Based on a recent study, Inflexxion presented a poster presentation at the College on Problems of Drug Dependence (CPDD) Annual Conference. Presented by Inflexxion’s Chief Science Officer, the poster titled, “Characteristics of pain patients related to risk aberrant opioid medication behaviors,” aimed to examine characteristics of patients evaluated for pain treatment, related to scores on the SOAPP, a screener for risk of aberrant opioid medication behaviors.
The study aimed to examine characteristics of patients evaluated for pain treatment related to scores on the SOAPP, a screener for risk of aberrant opioid medication behaviors. Self-reported data were collected during the clinic workflow using the Pain Assessment Interview Network–Clinical Assessment System (PainCAS), a comprehensive, electronic assessment for pain-related treatment. At intake and follow-up visits, patients self-report on pain, medical/family history, medications and other treatments, social/emotional functioning, and opioid risk; generating reports for providers and patients. Linear regression examined the range of SOAPP scores against age, gender, race, body area(s) affected by pain, validated measures of functioning and psychiatric problems, pain-related litigation, and pain ratings at worst, now, least and average.
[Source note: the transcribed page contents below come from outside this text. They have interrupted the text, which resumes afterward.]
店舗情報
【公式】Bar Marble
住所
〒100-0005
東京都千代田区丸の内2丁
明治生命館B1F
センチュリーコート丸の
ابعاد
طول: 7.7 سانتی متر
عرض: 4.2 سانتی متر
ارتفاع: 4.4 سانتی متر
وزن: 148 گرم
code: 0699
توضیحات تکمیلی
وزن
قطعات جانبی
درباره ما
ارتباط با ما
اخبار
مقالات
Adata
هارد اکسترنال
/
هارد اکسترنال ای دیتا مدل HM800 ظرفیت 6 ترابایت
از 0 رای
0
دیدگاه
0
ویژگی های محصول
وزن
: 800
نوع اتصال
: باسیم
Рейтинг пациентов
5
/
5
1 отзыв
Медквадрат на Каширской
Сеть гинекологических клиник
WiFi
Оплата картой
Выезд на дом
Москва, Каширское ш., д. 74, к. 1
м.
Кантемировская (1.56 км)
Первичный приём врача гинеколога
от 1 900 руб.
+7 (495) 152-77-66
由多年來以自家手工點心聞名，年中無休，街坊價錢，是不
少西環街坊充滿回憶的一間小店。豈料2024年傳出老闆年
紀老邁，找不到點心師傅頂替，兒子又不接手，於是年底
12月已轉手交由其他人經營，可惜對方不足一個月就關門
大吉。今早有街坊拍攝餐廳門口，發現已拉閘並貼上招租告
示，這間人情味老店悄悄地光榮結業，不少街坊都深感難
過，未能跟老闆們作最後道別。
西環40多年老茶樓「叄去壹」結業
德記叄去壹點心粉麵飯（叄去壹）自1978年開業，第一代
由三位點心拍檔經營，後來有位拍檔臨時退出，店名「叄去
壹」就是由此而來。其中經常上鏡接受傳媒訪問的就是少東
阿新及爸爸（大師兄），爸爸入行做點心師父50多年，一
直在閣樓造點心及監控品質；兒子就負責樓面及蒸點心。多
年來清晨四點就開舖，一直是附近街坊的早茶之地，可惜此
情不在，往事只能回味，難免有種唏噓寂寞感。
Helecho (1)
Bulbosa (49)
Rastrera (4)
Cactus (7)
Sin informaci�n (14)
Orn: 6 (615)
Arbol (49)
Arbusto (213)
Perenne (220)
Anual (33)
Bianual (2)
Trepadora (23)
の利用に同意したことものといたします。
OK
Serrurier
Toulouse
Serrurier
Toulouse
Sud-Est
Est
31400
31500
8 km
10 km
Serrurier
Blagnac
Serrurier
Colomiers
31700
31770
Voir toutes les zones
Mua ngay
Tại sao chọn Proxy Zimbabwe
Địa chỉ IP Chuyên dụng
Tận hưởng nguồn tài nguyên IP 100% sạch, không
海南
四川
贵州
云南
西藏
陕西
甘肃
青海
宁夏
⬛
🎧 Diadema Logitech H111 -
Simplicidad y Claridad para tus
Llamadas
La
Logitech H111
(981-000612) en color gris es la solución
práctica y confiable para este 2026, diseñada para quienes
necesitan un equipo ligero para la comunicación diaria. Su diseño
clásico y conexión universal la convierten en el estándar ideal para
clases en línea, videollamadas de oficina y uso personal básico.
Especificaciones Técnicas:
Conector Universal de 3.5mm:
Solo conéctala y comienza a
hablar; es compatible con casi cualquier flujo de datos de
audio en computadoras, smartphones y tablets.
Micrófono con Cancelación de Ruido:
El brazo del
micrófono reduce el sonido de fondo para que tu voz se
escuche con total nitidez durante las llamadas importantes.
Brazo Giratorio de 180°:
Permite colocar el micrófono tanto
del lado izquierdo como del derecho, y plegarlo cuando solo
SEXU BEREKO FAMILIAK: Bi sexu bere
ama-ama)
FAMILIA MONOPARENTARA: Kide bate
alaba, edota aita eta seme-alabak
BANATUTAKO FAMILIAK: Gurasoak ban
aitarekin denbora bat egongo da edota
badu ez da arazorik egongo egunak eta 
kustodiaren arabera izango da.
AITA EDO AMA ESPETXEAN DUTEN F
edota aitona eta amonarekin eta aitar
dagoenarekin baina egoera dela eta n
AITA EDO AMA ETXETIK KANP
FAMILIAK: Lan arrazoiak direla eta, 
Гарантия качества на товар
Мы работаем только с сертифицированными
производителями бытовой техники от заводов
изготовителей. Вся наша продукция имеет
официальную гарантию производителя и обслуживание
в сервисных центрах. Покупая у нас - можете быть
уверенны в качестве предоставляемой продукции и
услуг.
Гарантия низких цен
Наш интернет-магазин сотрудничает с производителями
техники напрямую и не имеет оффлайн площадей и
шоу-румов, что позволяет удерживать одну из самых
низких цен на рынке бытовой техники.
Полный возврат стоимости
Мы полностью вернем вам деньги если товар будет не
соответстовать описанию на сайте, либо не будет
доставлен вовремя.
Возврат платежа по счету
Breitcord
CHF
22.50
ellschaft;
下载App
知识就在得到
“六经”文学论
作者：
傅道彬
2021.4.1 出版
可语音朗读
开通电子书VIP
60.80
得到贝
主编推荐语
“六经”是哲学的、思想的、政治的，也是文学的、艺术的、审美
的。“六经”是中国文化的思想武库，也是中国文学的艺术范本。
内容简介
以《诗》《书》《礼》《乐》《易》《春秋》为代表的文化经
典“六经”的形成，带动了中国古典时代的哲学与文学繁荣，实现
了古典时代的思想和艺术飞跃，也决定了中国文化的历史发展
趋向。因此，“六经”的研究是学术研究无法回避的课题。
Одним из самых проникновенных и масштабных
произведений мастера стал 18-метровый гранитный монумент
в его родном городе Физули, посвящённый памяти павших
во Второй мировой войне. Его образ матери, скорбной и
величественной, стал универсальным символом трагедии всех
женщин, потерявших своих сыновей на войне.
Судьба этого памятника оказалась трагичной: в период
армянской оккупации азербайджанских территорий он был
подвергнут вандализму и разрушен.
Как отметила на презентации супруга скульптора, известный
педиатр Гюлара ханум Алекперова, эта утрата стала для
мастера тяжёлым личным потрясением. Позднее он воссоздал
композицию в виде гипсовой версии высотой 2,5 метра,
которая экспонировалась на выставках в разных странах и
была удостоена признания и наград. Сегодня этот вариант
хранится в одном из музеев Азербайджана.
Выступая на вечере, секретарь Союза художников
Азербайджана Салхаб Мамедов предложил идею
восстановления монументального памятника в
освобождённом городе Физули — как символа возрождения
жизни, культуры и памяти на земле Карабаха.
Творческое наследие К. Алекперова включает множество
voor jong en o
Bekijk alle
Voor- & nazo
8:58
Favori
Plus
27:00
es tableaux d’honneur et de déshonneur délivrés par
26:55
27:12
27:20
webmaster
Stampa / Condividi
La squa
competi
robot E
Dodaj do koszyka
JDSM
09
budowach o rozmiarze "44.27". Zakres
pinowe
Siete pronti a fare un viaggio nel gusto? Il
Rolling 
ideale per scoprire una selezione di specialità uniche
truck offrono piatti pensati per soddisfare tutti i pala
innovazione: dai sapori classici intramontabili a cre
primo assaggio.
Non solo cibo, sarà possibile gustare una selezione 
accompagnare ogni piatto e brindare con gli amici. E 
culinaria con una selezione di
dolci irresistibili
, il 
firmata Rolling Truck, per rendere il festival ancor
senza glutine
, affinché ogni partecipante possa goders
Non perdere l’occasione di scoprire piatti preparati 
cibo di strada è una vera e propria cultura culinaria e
The de-identified data were uploaded and analyzed in real time. By October 2015, 4,795 assessments were collected at 18 clinics in 16 states; 73% from unique patients. Follow-up visits ranged from 2 visits to 11, suggesting potential for tracking outcomes. Most patients (60%) were female, white (80%) and 45 to 64 years old (51%). Back/neck pain was reported most (70%), followed by hip/leg pain (46%), shoulder/arm (24%), head (10%) and front torso (8%), with 25% reporting more than one body area. Mean pain rating for past-week-average was 6.2, worst-8.2, and least-4.9 (0 – 10). Among the unique patients, 75% (n=2,639) received some version of the SOAPP, of which 25% were positive for opioid risk. Regression analysis revealed a significant R2 = .29 (p < .001) demonstrating higher SOAPP scores associated with greater psychiatric problems (standardized beta = .52), giving higher “leastpain” rating (beta = .12), and male gender (beta = -.08). Other predictors dropped out.
In conclusion of these findings, this exploratory analysis suggests that PainCAS data, collected in real-time from patients who are not participants in formal trials may be useful to further understand clinical presentations associated with higher risk scores for opioid aberrant medication behaviors.